# [What is required]
From the material below, copy out each line with the word "werden" in it.
- - - - -
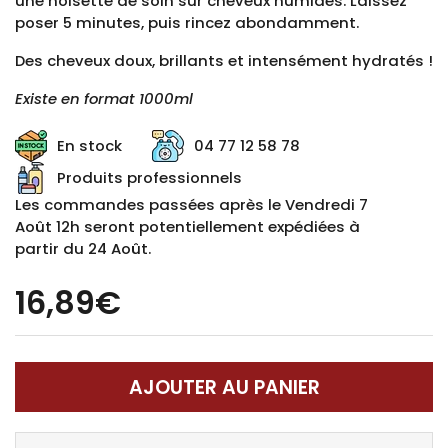
une noisette de soin sur cheveux humides. Laissez
poser 5 minutes, puis rincez abondamment.
Des cheveux doux, brillants et intensément hydratés !
Existe en format 1000ml
En stock
04 77 12 58 78
Produits professionnels
Les commandes passées après le Vendredi 7
Août 12h seront potentiellement expédiées à
partir du 24 Août.
16,89€
AJOUTER AU PANIER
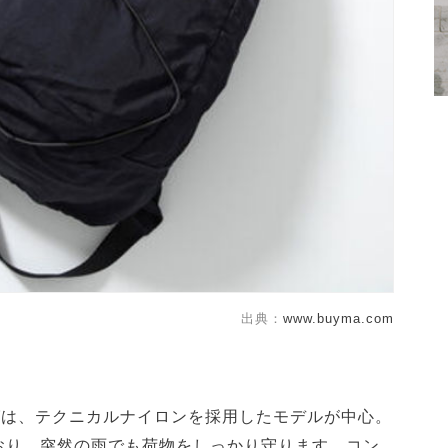
出典：
www.buyma.com
ーバッグは、テクニカルナイロンを採用したモデルが中心。
おり、突然の雨でも荷物をしっかり守ります。コン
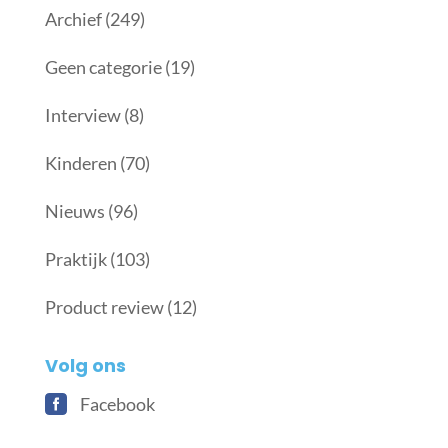
Archief
(249)
Geen categorie
(19)
Interview
(8)
Kinderen
(70)
Nieuws
(96)
Praktijk
(103)
Product review
(12)
Volg ons
Facebook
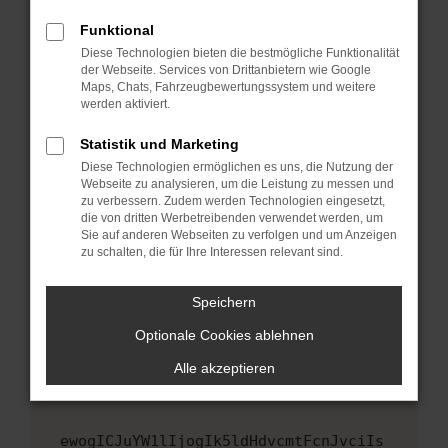
Fenster?
Funktional
Starte dein Gerät neu.
Diese Technologien bieten die bestmögliche Funktionalität
Das kann manchmal helfen, vorübergehende
der Webseite. Services von Drittanbietern wie Google
Maps, Chats, Fahrzeugbewertungssystem und weitere
Probleme zu beheben.
werden aktiviert.
Stelle sicher, dass dein Browser und dein
Betriebssystem auf dem neuesten Stand
Statistik und Marketing
sind.
Diese Technologien ermöglichen es uns, die Nutzung der
Webseite zu analysieren, um die Leistung zu messen und
Veraltete Software birgt nicht nur ein
zu verbessern. Zudem werden Technologien eingesetzt,
Sicherheitsrisiko, sondern kann auch dazu
die von dritten Werbetreibenden verwendet werden, um
führen, dass bestimmte Funktionen nicht mehr
Sie auf anderen Webseiten zu verfolgen und um Anzeigen
unterstützt werden.
zu schalten, die für Ihre Interessen relevant sind.
Wende dich an den Webseitenbetreiber.
Speichern
Wenn du alle oben genannten Schritte versucht
hast, kontaktiere uns bitte. Wir werden
Optionale Cookies ablehnen
versuchen, das Problem zu beheben. Du kannst
Alle akzeptieren
uns diesen Text schicken, um uns bei der
Fehlersuche zu unterstützen:
ewogICJuYW1lIjogIk5ldHdvcmtFcnJvciIs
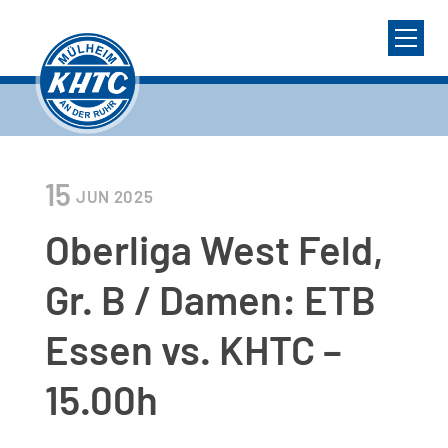
15
JUN
2025
Oberliga West Feld,
Gr. B / Damen: ETB
Essen vs. KHTC –
15.00h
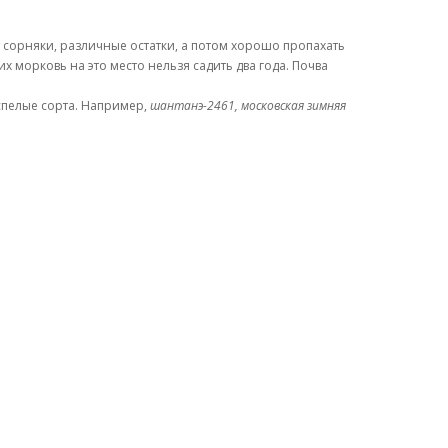
ся сорняки, различные остатки, а потом хорошо пропахать
 морковь на это место нельзя садить два года. Почва
спелые сорта. Например,
шантанэ-2461, московская зимняя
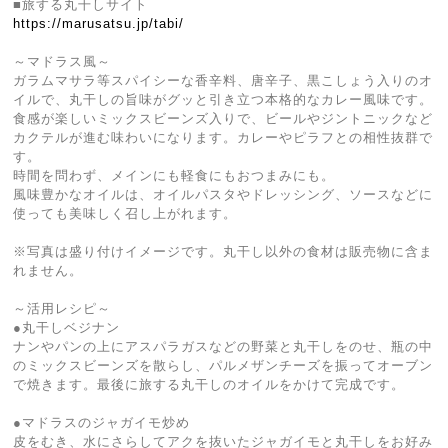
■旅する丸干しサイト
https://marusatsu.jp/tabi/
～マドラス風～
ガラムマサラ等スパイシーな香辛料、唐辛子、黒こしょう入りのオ
イルで、丸干しの旨味がグッと引き立つ本格的なカレー風味です。
食感が楽しいミックスビーンズ入りで、ビールやジントニックなど
カクテルが進む味わいになります。カレーやピラフとの相性抜群で
す。
時間を問わず、メインにも軽食にもおつまみにも。
風味豊かなオイルは、オイルパスタやドレッシング、ソースなどに
使っても美味しく召し上がれます。
※写真は盛り付けイメージです。丸干し以外の食材は販売物に含ま
れません。
～活用レシピ～
●丸干しベジナン
ナンやパンの上にアスパラガスなどの野菜と丸干しをのせ、瓶の中
のミックスビーンズを散らし、パルメザンチーズを振ってオーブン
で焼きます。最後に旅する丸干しのオイルをかけて完成です。
●マドラスのジャガイモ炒め
皮をむき、水にさらしてアクを抜いたジャガイモと丸干しをお好み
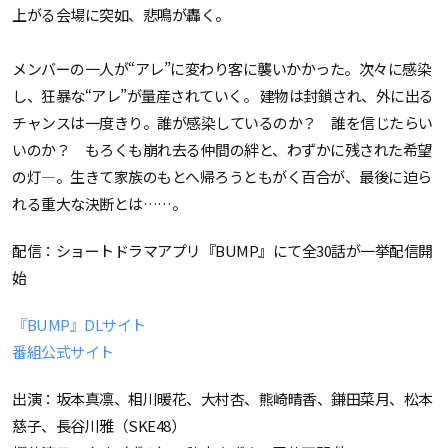
上がる会場に突如、悲鳴が轟く。
メンバーの一人が“アレ”に変わり客に襲いかかった。次々に感染
し、狂暴な“アレ”が量産されていく。 建物は封鎖され、外に出る
チャンスは一度きり。誰が感染しているのか？ 誰を信じたらい
いのか？ もろくも崩れ去る仲間の絆と、わずかに残された希望
の灯—。生きて家族のもとへ帰ろうともがく百合が、最後に迫ら
れる重大な決断とは……。
配信：ショートドラマアプリ『BUMP』にて全30話が一挙配信開
始
『BUMP』DLサイト
番組公式サイト
出演：坂本真凛、相川暖花、大村杏、熊崎晴香、鎌田菜月、松本
慈子、長谷川雅（SKE48）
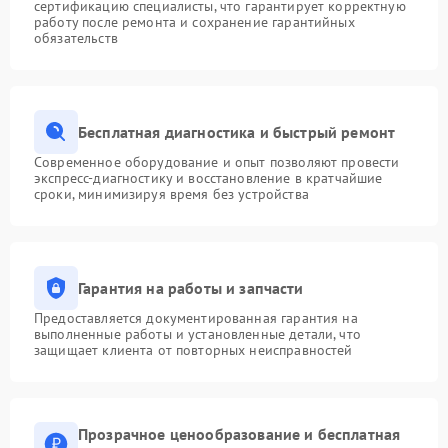
сертификацию специалисты, что гарантирует корректную
работу после ремонта и сохранение гарантийных
обязательств
Бесплатная диагностика и быстрый ремонт
Современное оборудование и опыт позволяют провести
экспресс-диагностику и восстановление в кратчайшие
сроки, минимизируя время без устройства
Гарантия на работы и запчасти
Предоставляется документированная гарантия на
выполненные работы и установленные детали, что
защищает клиента от повторных неисправностей
Прозрачное ценообразование и бесплатная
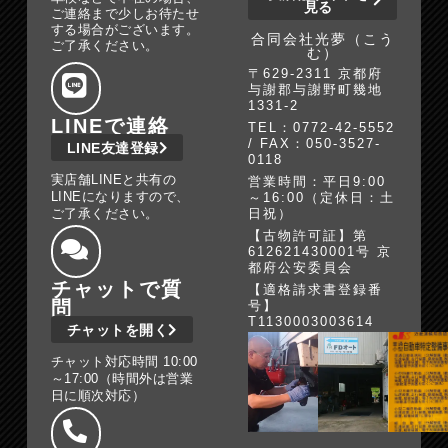
見る
ご連絡まで少しお待たせ
する場合がございます。
合同会社光夢（こう
ご了承ください。
む）
〒629-2311 京都府
与謝郡与謝野町幾地
1331-2
LINEで連絡
TEL：0772-42-5552
/ FAX：050-3527-
LINE友達登録
0118
実店舗LINEと共有の
営業時間：平日9:00
LINEになりますので、
～16:00（定休日：土
ご了承ください。
日祝）
【古物許可証】第
612621430001号 京
都府公安委員会
チャットで質
【適格請求書登録番
問
号】
T1130003003614
チャットを開く
チャット対応時間 10:00
～17:00（時間外は営業
日に順次対応）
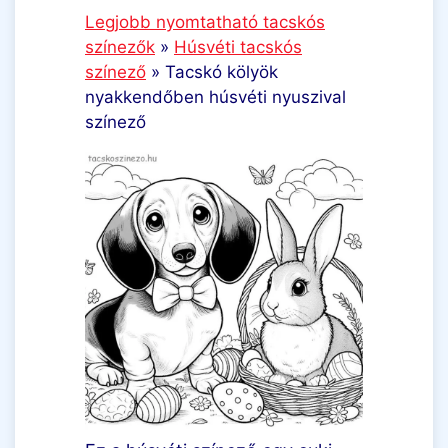
Legjobb nyomtatható tacskós
színezők
»
Húsvéti tacskós
színező
»
Tacskó kölyök
nyakkendőben húsvéti nyuszival
színező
- - - - -
# [Result of this exercise]
werden aktiviert.
zu verbessern. Zudem werden Technologien eingesetzt,
die von dritten Werbetreibenden verwendet werden, um
unterstützt werden.
hast, kontaktiere uns bitte. Wir werden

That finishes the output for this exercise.